## WORK INSTRUCTIONS
Using the records below, write out again exactly the lines that begin at the line containing "vfov_deg: 41.2" and end at the line containing "f_number: 1.65", and no other lines.

DATA TO USE section start

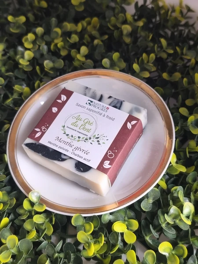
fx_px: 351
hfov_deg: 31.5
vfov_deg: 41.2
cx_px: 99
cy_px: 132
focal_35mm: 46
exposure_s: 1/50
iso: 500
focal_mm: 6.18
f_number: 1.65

DATA TO USE section end
DATA TO USE section start

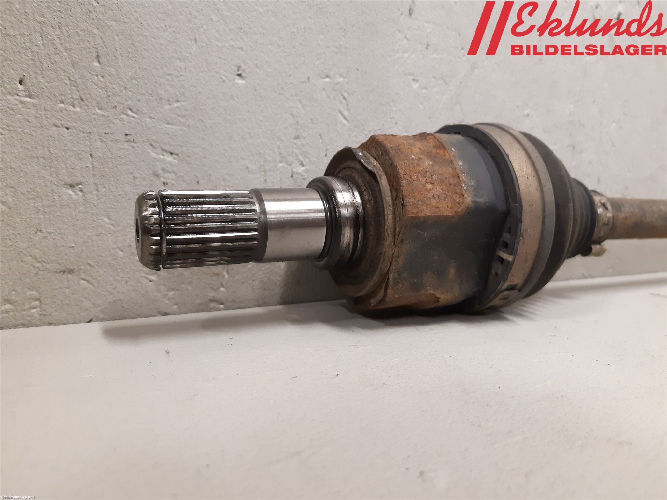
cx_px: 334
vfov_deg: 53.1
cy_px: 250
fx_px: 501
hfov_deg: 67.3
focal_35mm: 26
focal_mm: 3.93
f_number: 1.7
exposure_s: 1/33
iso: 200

DATA TO USE section end

## ANSWER
vfov_deg: 41.2
cx_px: 99
cy_px: 132
focal_35mm: 46
exposure_s: 1/50
iso: 500
focal_mm: 6.18
f_number: 1.65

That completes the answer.